Should be far lower in the file in the final product. It's essentially the very last step, use the builder to make the entire Dockerfile and then create the new base image with a series of COPY commands to make a "clean" image which has only the final binaries required in it.

You don't want to do any of this "build" steps in the palmid_base, you want to copy the directories of the already installed software to the base image.

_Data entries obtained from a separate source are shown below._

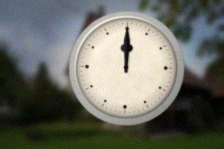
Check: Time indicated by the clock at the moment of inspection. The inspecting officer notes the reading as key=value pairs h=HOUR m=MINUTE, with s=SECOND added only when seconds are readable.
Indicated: h=12 m=0
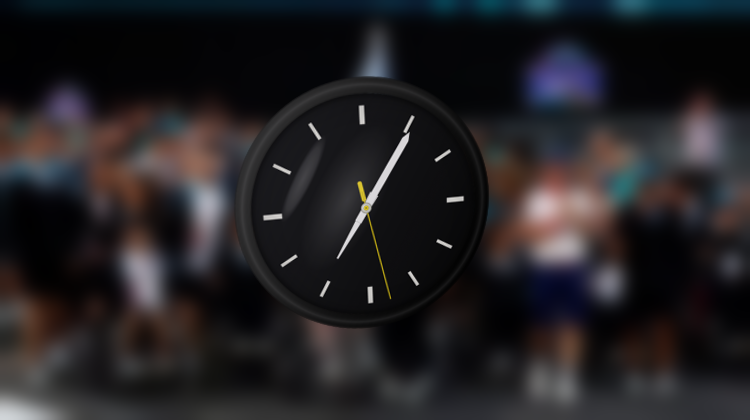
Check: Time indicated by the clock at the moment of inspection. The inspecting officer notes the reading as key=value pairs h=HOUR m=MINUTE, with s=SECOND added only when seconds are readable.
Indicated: h=7 m=5 s=28
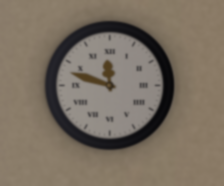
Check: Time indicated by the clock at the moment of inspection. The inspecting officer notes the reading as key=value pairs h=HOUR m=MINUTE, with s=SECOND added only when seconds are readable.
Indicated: h=11 m=48
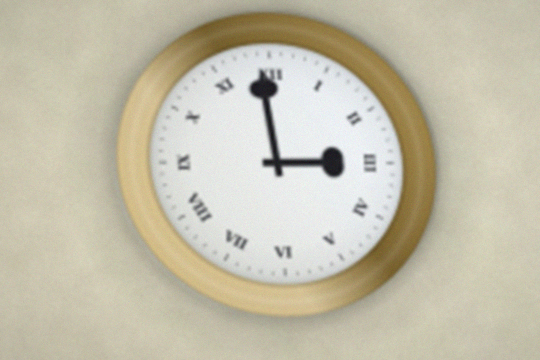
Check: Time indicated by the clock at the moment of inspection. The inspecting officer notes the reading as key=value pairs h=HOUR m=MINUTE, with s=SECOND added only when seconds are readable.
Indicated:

avinashsingh77 commented 1 year ago

@ababaian I have pushed the latest dockerfile here - https://github.com/avinashsingh77/palmid/blob/avsingh_multistagebuilds/Dockerfile

Built two image tags :

docker build -t serratubio/palmid-builder:latest --target palmid_builder .
docker build -t serratusbio/palmid:latest --target pamlid_base .

Images sizes as follows:

REPOSITORY                                                                            TAG       IMAGE ID       CREATED             SIZE
serratusbio/palmid                                                                    latest    423e9580701d   2 hours ago         4.59GB
serratubio/palmid-builder                                                             latest    662bf0cb3e12   2 hours ago         5.53GB

Can you verify the contents of Dockerflie and test the images locally. Once that is done, I will make changes to help instructions in palmid.sh as per new image names

Meanwhile, I wll try to cherry pick the exact binary files only to the final image, as needed by the palmid.sh

ababaian commented 1 year ago

Can you please test the images with the following command:

# Run palmid analysis suite
# uses the "scripts/palmid.sh" script as entrypoint
#
# palmid -i <input_fasta> -o <output_path>
# -v | -w flags are to mount the work dir into the conntainer
#
sudo docker run  -v `pwd`:`pwd` -w `pwd`  \
  --entrypoint "/bin/bash" serratusbio/palmid:latest \
  /home/palmid/palmid.sh -i data/waxsys.fa -d test -o waxsys

Make sure to build the final image with --no-cache (takes a minute) prior to testing as this will ensure there isn't a hidden cache layer which is being used and it's your Dockerfile exactly.